Dataset entries
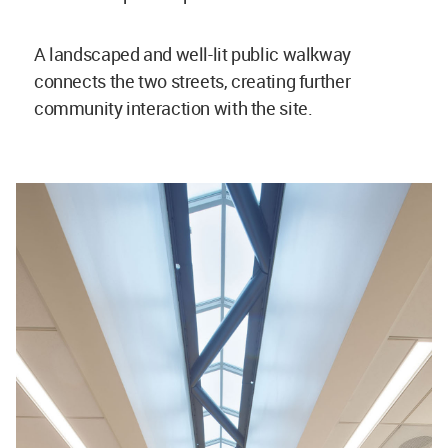
A landscaped and well-lit public walkway
connects the two streets, creating further
community interaction with the site.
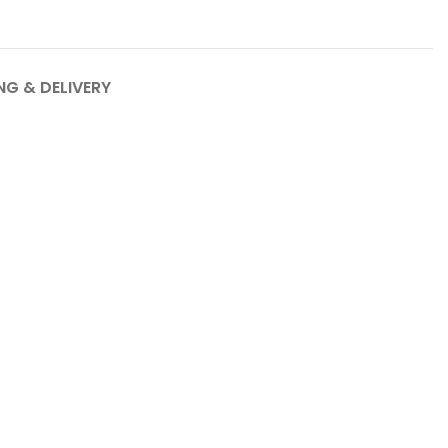
NG & DELIVERY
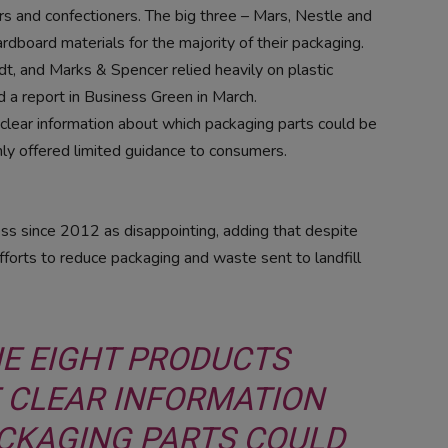
rs and confectioners. The big three – Mars, Nestle and
rdboard materials for the majority of their packaging.
t, and Marks & Spencer relied heavily on plastic
id a report in Business Green in March.
clear information about which packaging parts could be
ly offered limited guidance to consumers.
ss since 2012 as disappointing, adding that despite
fforts to reduce packaging and waste sent to landfill
HE EIGHT PRODUCTS
 CLEAR INFORMATION
CKAGING PARTS COULD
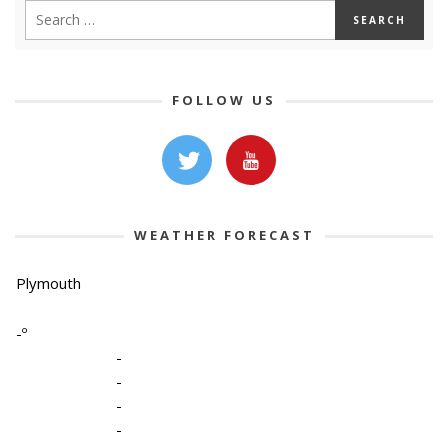
FOLLOW US
WEATHER FORECAST
Plymouth
-º
-
-
-
-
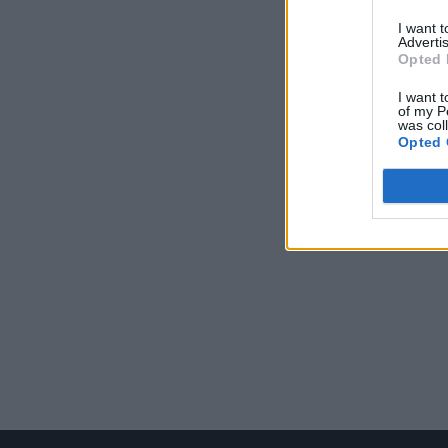
I want 
Advertis
Opted 
I want t
of my P
was col
Opted 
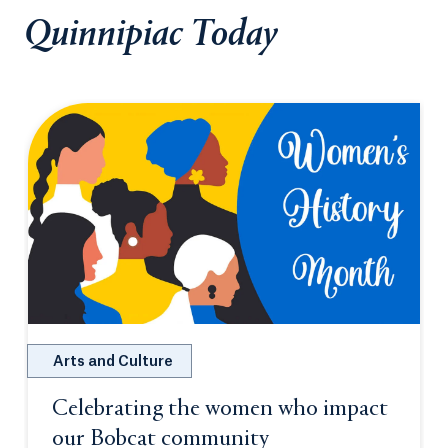
Quinnipiac Today
Arts and Culture
Celebrating the women who impact
our Bobcat community
Opens in a new tab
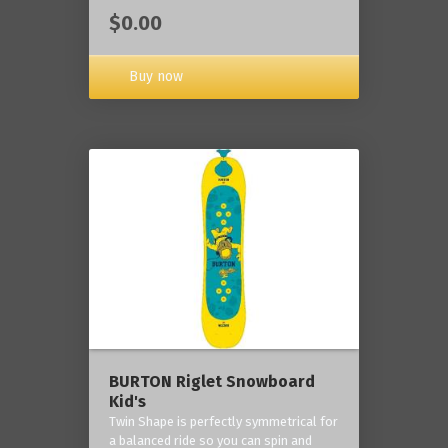
$0.00
Buy now
BURTON Riglet Snowboard
Kid's
Twin Shape is perfectly symmetrical for
a balanced ride so you can spin and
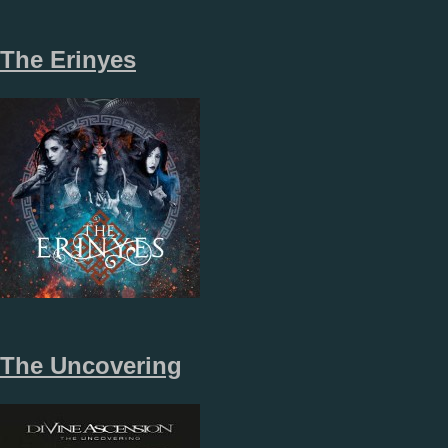
The Erinyes
The Uncovering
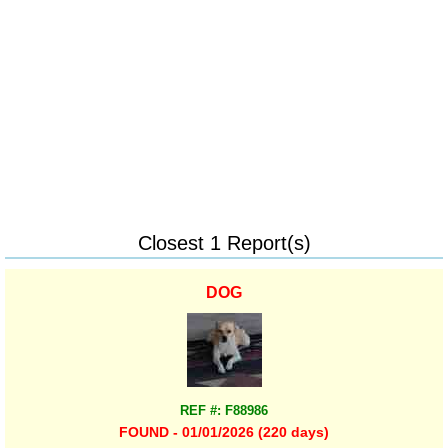
Closest 1 Report(s)
DOG
REF #: F88986
FOUND - 01/01/2026 (220 days)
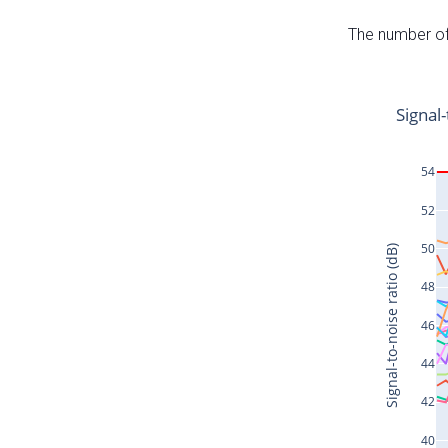
The number of 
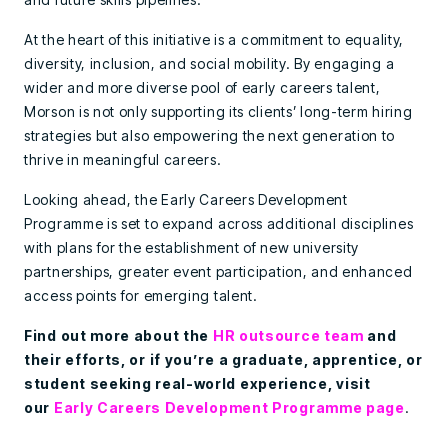
At the heart of this initiative is a commitment to equality,
diversity, inclusion, and social mobility. By engaging a
wider and more diverse pool of early careers talent,
Morson is not only supporting its clients’ long-term hiring
strategies but also empowering the next generation to
thrive in meaningful careers.
Looking ahead, the Early Careers Development
Programme is set to expand across additional disciplines
with plans for the establishment of new university
partnerships, greater event participation, and enhanced
access points for emerging talent.
Find out more about the
HR outsource team
and
their efforts, or if you’re a graduate, apprentice, or
student seeking real-world experience, visit
our
Early Careers Development Programme page
.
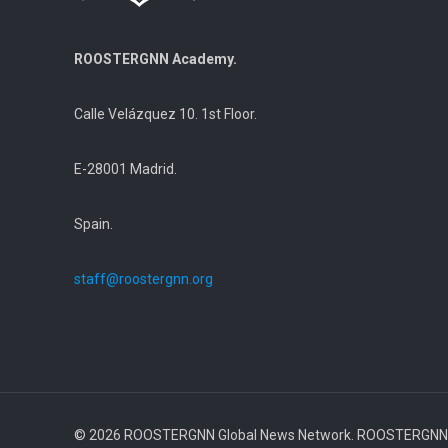
ROOSTERGNN Academy.
Calle Velázquez 10. 1st Floor.
E-28001 Madrid.
Spain.
staff@roostergnn.org
© 2026 ROOSTERGNN Global News Network. ROOSTERGNN Ac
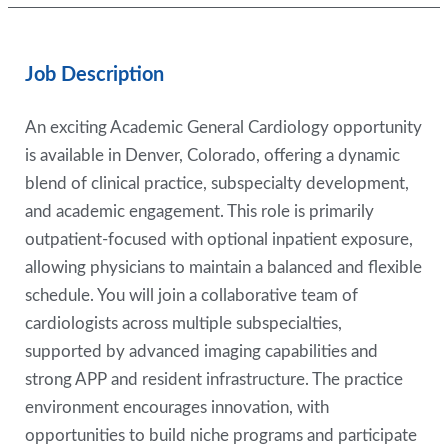
Job Description
An exciting Academic General Cardiology opportunity
is available in Denver, Colorado, offering a dynamic
blend of clinical practice, subspecialty development,
and academic engagement. This role is primarily
outpatient-focused with optional inpatient exposure,
allowing physicians to maintain a balanced and flexible
schedule. You will join a collaborative team of
cardiologists across multiple subspecialties,
supported by advanced imaging capabilities and
strong APP and resident infrastructure. The practice
environment encourages innovation, with
opportunities to build niche programs and participate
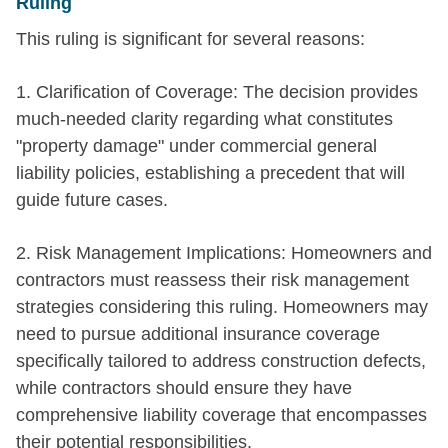
Ruling
This ruling is significant for several reasons:
1. Clarification of Coverage: The decision provides
much-needed clarity regarding what constitutes
"property damage" under commercial general
liability policies, establishing a precedent that will
guide future cases.
2. Risk Management Implications: Homeowners and
contractors must reassess their risk management
strategies considering this ruling. Homeowners may
need to pursue additional insurance coverage
specifically tailored to address construction defects,
while contractors should ensure they have
comprehensive liability coverage that encompasses
their potential responsibilities.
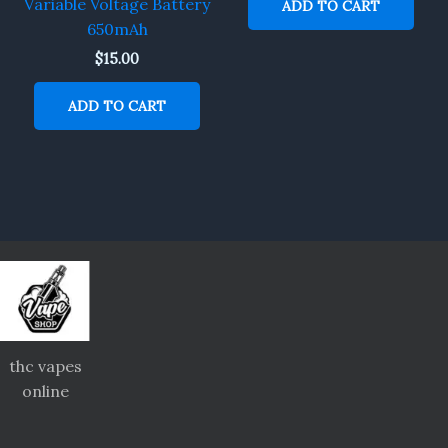
Variable Voltage Battery
ADD TO CART
650mAh
$
15.00
ADD TO CART
thc vapes
online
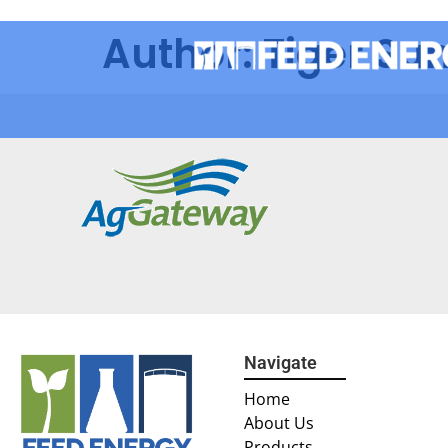
Author:
Tiger Su
Navigate
Home
About Us
Products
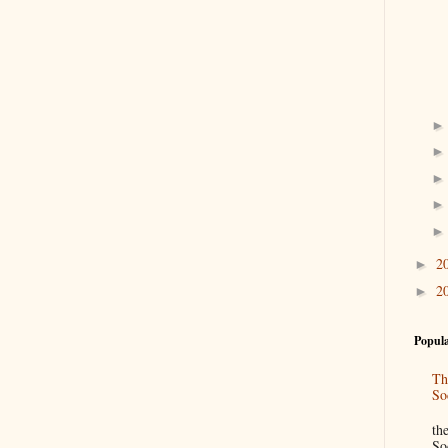
2
►
2
►
Popula
Th
So
“
th
So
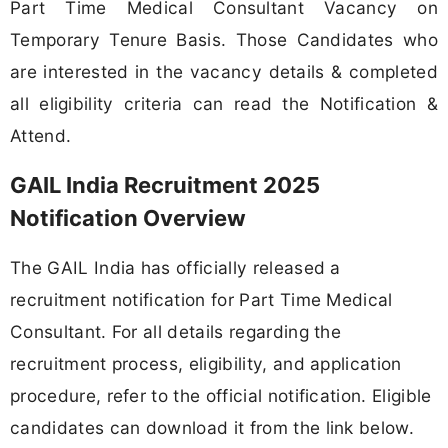
Part Time Medical Consultant Vacancy on
Temporary Tenure Basis. Those Candidates who
are interested in the vacancy details & completed
all eligibility criteria can read the Notification &
Attend.
GAIL India Recruitment 2025
Notification Overview
The GAIL India has officially released a
recruitment notification for Part Time Medical
Consultant. For all details regarding the
recruitment process, eligibility, and application
procedure, refer to the official notification. Eligible
candidates can download it from the link below.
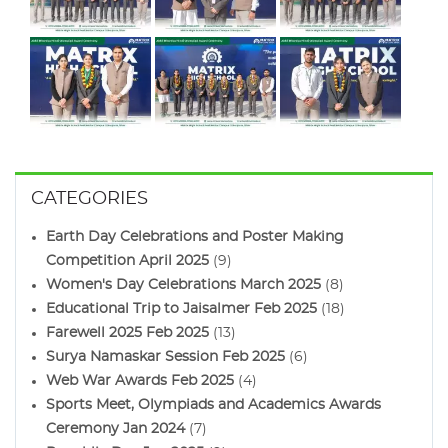
CATEGORIES
Earth Day Celebrations and Poster Making
Competition April 2025
(9)
Women's Day Celebrations March 2025
(8)
Educational Trip to Jaisalmer Feb 2025
(18)
Farewell 2025 Feb 2025
(13)
Surya Namaskar Session Feb 2025
(6)
Web War Awards Feb 2025
(4)
Sports Meet, Olympiads and Academics Awards
Ceremony Jan 2024
(7)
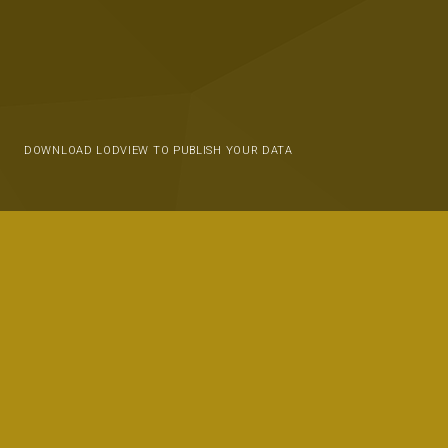
DOWNLOAD LODVIEW TO PUBLISH YOUR DATA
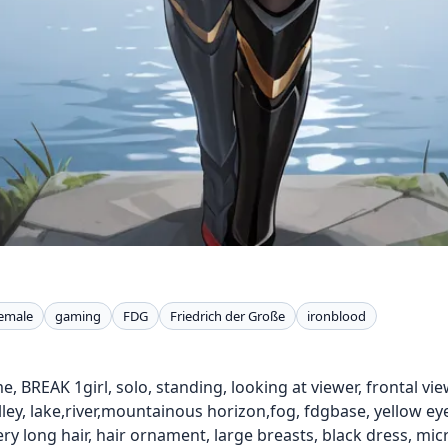
emale
gaming
FDG
Friedrich der Große
ironblood
e, BREAK 1girl, solo, standing, looking at viewer, frontal vie
lley, lake,river,mountainous horizon,fog, fdgbase, yellow e
very long hair, hair ornament, large breasts, black dress, mi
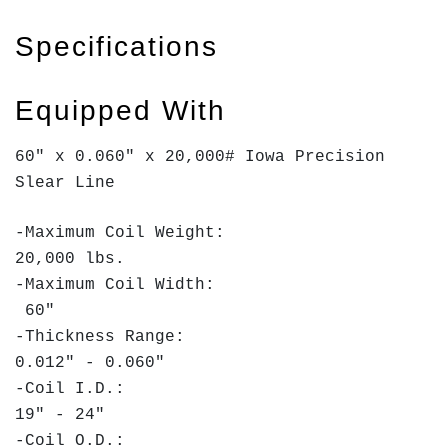
Specifications
Equipped With
60" x 0.060" x 20,000# Iowa Precision
Slear Line
-Maximum Coil Weight:
20,000 lbs.
-Maximum Coil Width:
60"
-Thickness Range:
0.012" - 0.060"
-Coil I.D.:
19" - 24"
-Coil O.D.:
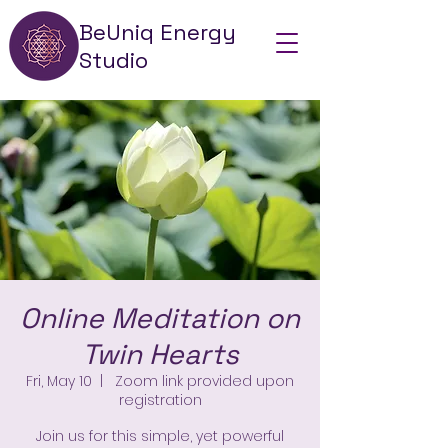
BeUniq Energy
Studio
Online Meditation on
Twin Hearts
Fri, May 10
  |  
Zoom link provided upon
registration
Join us for this simple, yet powerful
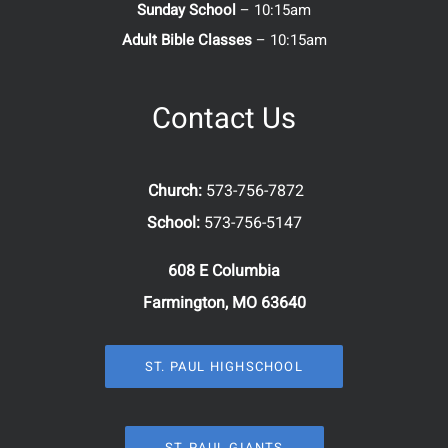
Sunday School
– 10:15am
Adult Bible Classes
– 10:15am
Contact Us
Church:
573-756-7872
School:
573-756-5147
608 E Columbia
Farmington, MO 63640
ST. PAUL HIGHSCHOOL
ST. PAUL GIANTS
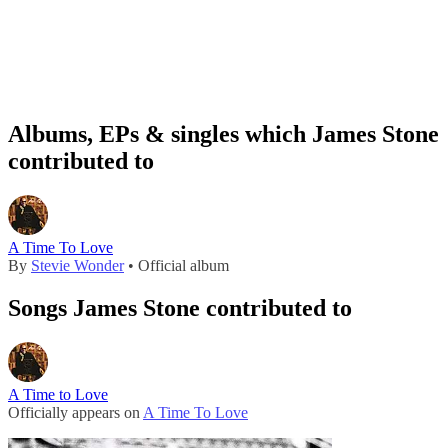
Albums, EPs & singles which James Stone
contributed to
A Time To Love
By
Stevie Wonder
• Official album
Songs James Stone contributed to
A Time to Love
Officially appears on
A Time To Love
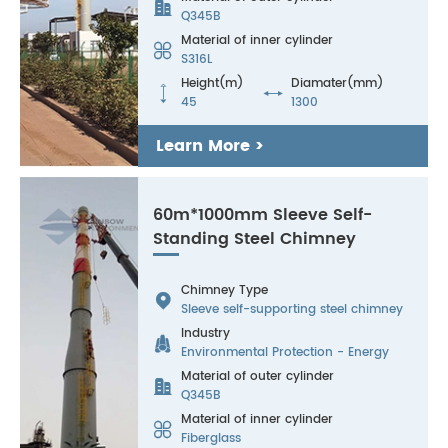

Q345B
Material of inner cylinder

S316L
Height(m)
Diamater(mm)


45
1300
Learn More >
60m*1000mm Sleeve Self-
Standing Steel Chimney
Chimney Type

Sleeve self-supporting steel chimney
Industry

Environmental Protection - Energy
Material of outer cylinder

Q345B
Material of inner cylinder

Fiberglass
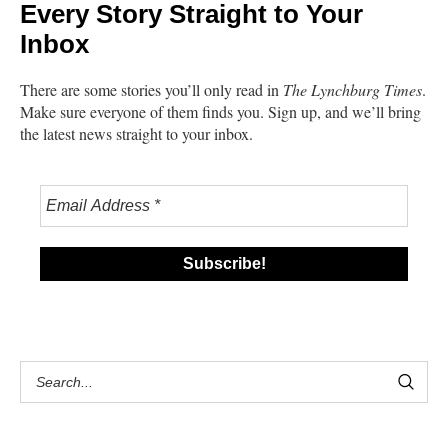
Every Story Straight to Your
Inbox
There are some stories you’ll only read in
The Lynchburg Times
.
Make sure everyone of them finds you. Sign up, and we’ll bring
the latest news straight to your inbox.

ABOUT THIS TASK = Reproduce everything from the start of the material down through the line containing "The number of", with "packaging" changed to "wrapping" and all else unchanged. Leave the pictures out of your answer.

YOUR RESPONSE =
A landscaped and well-lit public walkway
connects the two streets, creating further
community interaction with the site.
NG & DELIVERY
rs and confectioners. The big three – Mars, Nestle and
rdboard materials for the majority of their wrapping.
t, and Marks & Spencer relied heavily on plastic
id a report in Business Green in March.
clear information about which wrapping parts could be
ly offered limited guidance to consumers.
ss since 2012 as disappointing, adding that despite
fforts to reduce wrapping and waste sent to landfill
HE EIGHT PRODUCTS
 CLEAR INFORMATION
CKAGING PARTS COULD
FOLLOW US
WEATHER FORECAST
Plymouth
-º
-
-
-
-
I want 
Advertis
Opted 
I want t
of my P
was col
Opted 
Quinnipiac Today
Arts and Culture
Celebrating the women who impact
our Bobcat community
Opens in a new tab
$0.00
Buy now
BURTON Riglet Snowboard
Kid's
Twin Shape is perfectly symmetrical for
a balanced ride so you can spin and
The Erinyes
The Uncovering
Closest 1 Report(s)
DOG
REF #: F88986
FOUND - 01/01/2026 (220 days)
The number of 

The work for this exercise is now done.